Les Défis de la Relocalisation
Passer de Madagascar à la France, c’est accepter une hausse des coûts. Si tout était resté offshore, Pierre Lannier économiserait 600 000 euros par an. Mais ce choix ne se mesure pas qu’en chiffres. Il s’agit de défendre une identité, de répondre à une demande de **production locale** et de séduire une clientèle prête à payer pour la qualité.
Voici les principaux obstacles surmontés par l’entreprise :
- Augmentation des coûts salariaux en France par rapport à Madagascar.
- Difficulté à recruter des artisans qualifiés localement.
- Nécessité d’investir dans des équipements modernes sans automatisation totale.
L’Export : Une Ambition Internationale
Si le *Made in France* est un argument de vente en interne, il brille aussi à l’étranger. Avant la crise sanitaire, l’export pesait 4 millions d’euros dans le chiffre d’affaires de 16 millions. Aujourd’hui, ce montant est tombé à 2,5 millions. Mais Pierre Lannier ne baisse pas les bras : l’objectif est d’atteindre 50 % de ventes internationales d’ici cinq ans.

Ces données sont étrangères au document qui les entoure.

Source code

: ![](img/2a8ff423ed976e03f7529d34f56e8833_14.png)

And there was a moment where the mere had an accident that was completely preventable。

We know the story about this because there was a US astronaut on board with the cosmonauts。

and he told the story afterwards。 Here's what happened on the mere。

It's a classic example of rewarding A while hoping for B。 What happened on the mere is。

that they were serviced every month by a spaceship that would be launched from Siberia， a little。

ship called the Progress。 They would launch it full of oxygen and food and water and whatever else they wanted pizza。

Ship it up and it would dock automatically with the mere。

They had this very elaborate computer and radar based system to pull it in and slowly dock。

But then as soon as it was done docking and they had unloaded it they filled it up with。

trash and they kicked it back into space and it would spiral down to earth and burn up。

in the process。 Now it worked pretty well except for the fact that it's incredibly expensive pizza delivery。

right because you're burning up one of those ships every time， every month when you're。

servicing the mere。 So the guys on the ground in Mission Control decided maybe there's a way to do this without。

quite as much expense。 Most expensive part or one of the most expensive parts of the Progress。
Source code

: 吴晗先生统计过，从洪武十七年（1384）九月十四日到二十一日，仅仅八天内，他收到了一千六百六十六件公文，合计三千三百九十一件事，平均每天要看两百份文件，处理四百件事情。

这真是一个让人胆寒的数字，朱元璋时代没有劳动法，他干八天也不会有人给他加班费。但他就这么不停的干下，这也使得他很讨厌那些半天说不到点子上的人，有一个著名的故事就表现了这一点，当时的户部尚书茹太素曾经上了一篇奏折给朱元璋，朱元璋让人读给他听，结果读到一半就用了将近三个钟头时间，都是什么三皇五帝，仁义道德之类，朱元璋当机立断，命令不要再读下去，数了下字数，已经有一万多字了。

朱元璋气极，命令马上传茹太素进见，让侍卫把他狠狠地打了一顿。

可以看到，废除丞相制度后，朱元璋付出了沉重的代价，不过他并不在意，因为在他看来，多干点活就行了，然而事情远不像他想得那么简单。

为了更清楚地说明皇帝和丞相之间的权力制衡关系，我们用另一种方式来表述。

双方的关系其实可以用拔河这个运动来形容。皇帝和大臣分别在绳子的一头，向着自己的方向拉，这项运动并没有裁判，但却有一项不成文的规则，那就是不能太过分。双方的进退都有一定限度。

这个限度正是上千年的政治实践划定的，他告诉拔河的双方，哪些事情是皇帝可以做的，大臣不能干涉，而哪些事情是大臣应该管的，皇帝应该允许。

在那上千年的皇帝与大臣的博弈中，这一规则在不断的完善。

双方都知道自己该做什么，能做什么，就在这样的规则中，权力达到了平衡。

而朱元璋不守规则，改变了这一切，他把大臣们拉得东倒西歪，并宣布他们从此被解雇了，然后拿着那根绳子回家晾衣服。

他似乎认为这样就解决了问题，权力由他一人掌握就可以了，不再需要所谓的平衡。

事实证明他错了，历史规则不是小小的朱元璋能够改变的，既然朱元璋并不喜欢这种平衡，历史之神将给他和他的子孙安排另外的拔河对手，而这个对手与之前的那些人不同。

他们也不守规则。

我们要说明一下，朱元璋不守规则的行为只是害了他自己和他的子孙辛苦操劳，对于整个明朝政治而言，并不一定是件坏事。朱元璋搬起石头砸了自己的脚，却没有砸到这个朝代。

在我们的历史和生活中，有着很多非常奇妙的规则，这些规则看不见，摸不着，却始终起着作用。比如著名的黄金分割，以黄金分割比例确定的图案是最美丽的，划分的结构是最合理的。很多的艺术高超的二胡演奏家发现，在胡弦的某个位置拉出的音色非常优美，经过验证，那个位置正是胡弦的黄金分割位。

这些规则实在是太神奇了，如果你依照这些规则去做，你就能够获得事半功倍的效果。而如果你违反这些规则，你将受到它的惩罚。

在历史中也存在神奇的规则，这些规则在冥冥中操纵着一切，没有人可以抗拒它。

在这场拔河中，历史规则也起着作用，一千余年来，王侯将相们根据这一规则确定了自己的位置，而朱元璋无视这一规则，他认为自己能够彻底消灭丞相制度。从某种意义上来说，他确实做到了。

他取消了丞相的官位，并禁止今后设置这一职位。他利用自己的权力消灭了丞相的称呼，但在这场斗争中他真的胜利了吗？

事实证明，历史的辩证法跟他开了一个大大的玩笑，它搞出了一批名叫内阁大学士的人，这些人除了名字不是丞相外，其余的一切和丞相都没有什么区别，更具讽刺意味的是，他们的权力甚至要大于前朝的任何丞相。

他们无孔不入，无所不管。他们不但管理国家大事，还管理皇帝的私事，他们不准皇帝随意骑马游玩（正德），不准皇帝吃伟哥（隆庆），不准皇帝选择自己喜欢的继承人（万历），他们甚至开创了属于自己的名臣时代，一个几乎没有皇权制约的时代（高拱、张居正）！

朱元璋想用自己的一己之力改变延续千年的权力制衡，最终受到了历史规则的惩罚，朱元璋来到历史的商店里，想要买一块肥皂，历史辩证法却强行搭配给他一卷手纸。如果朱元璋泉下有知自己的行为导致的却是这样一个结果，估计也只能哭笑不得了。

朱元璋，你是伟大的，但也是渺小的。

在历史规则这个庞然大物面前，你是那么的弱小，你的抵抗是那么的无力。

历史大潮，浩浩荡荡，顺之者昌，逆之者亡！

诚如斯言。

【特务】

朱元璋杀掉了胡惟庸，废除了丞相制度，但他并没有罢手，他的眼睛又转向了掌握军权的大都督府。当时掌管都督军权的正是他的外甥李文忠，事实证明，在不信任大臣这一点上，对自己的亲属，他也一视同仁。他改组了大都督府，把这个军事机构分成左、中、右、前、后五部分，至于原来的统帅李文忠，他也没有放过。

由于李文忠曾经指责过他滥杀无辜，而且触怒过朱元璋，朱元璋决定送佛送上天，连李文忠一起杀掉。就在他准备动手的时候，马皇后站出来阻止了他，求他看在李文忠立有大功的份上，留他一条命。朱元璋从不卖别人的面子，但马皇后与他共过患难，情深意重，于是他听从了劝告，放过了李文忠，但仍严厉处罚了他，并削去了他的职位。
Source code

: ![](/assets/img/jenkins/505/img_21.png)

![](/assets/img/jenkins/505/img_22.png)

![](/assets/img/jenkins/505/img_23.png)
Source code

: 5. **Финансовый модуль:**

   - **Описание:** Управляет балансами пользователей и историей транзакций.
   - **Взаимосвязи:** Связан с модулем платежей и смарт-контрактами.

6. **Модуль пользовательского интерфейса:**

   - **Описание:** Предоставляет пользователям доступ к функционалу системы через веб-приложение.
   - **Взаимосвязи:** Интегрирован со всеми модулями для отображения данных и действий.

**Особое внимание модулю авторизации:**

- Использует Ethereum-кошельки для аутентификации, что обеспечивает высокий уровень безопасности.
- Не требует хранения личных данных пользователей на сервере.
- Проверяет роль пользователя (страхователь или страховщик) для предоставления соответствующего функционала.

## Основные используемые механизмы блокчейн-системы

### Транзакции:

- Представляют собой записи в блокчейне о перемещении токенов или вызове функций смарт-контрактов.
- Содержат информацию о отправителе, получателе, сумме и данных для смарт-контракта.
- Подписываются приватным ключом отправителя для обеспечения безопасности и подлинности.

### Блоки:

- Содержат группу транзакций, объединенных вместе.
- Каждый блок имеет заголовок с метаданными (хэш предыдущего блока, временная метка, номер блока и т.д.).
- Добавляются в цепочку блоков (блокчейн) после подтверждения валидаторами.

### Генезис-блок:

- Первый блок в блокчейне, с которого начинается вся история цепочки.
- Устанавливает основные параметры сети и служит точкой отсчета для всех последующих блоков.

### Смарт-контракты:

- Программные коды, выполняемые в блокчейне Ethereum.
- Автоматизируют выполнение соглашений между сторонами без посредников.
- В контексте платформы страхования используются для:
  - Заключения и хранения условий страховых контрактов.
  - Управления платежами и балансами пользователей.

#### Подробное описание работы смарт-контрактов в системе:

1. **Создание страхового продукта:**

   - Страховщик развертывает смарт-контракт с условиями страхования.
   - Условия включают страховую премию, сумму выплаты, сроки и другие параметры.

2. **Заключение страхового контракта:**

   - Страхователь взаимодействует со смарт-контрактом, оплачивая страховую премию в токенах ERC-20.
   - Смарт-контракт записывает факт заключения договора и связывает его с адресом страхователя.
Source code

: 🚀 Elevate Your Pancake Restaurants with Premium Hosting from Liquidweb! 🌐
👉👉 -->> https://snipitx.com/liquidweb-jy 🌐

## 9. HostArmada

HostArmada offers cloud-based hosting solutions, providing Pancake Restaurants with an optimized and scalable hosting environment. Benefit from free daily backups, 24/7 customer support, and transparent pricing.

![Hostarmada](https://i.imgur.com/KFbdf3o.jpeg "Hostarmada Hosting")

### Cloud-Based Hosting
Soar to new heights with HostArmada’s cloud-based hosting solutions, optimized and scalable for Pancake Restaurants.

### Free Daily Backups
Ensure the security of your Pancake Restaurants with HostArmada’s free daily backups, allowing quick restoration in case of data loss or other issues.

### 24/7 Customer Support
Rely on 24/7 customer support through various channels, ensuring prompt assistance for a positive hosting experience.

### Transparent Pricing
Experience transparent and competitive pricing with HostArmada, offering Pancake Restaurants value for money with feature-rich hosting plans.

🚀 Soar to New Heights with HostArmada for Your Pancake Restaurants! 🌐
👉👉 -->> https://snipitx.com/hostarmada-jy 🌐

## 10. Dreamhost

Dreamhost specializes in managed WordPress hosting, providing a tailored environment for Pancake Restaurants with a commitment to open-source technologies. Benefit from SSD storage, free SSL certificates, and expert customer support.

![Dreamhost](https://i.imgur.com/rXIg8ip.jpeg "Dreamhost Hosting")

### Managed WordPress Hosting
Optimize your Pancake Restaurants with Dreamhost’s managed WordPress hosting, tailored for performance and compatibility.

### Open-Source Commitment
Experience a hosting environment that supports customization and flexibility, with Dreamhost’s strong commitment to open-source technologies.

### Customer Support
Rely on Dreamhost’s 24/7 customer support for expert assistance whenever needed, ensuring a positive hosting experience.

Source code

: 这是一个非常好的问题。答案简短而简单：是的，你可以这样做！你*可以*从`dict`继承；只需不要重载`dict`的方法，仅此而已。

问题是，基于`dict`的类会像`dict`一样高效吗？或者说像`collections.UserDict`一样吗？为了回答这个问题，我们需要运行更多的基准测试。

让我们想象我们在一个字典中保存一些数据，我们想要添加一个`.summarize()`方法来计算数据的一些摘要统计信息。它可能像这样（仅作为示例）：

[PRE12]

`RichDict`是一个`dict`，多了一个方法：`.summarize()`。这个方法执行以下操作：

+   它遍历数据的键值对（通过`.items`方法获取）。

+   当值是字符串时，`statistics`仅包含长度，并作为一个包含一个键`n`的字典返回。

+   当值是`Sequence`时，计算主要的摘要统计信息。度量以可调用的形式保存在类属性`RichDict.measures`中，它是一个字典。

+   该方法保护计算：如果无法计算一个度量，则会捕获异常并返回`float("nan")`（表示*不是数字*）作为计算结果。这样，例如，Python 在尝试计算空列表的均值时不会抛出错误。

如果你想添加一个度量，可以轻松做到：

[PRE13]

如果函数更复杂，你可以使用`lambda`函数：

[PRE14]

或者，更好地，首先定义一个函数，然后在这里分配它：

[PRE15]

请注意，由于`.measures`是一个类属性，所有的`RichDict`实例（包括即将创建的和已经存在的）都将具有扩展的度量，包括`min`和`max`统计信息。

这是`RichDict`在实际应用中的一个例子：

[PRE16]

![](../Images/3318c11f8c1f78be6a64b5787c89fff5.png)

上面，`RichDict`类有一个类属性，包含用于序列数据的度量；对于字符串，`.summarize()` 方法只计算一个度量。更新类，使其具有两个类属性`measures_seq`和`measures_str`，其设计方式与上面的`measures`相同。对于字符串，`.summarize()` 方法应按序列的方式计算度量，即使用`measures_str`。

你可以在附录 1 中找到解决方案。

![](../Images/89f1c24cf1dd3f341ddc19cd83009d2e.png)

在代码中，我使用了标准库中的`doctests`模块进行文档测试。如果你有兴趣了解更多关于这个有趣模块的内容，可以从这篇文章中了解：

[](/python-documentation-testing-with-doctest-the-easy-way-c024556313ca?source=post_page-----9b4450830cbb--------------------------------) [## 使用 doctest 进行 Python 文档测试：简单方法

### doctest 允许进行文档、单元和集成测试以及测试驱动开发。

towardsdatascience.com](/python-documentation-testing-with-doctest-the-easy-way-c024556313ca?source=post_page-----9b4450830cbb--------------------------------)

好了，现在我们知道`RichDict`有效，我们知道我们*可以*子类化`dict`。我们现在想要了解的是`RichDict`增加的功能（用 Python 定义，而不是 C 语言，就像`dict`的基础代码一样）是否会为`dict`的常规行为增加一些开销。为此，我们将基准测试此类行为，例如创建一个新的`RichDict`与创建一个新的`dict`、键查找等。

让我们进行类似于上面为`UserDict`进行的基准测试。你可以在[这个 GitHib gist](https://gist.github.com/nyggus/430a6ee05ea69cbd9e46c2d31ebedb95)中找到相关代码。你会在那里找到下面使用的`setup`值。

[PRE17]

L’Arabie saoudite, avec son appétit pour le luxe, est dans le viseur. Mais la marque distribue déjà dans 50 pays, preuve que le savoir-faire alsacien voyage bien. Chaque montre devient une ambassadrice d’un art de vivre à la française, mêlant tradition et modernité.
Pourquoi Cette Relocalisation Inspire
L’histoire de Pierre Lannier n’est pas qu’une success-story industrielle. Elle raconte une résistance face à la délocalisation massive, une foi dans les compétences locales et une adaptation aux attentes d’un marché en mutation. En choisissant la **montée en gamme**, l’entreprise prouve qu’on peut concilier rentabilité et valeurs.
Et vous, seriez-vous prêt à payer plus pour une montre fabriquée près de chez vous ? C’est la question que pose Pierre Lannier, et sa réponse semble séduire de plus en plus de monde.
Pour résumer, voici les clés de cette transformation :
- Un retour progressif à une production française (82 % en 2024).
- Une montée en gamme avec des montres haut de gamme comme la *1977*.
- Des investissements ciblés dans la modernisation des ateliers.
- Une ambition d’export pour conquérir de nouveaux marchés.
À Ernolsheim-lès-Saverne, le brouillard se lève peu à peu. Et avec lui, une marque qui redonne du temps au savoir-faire français.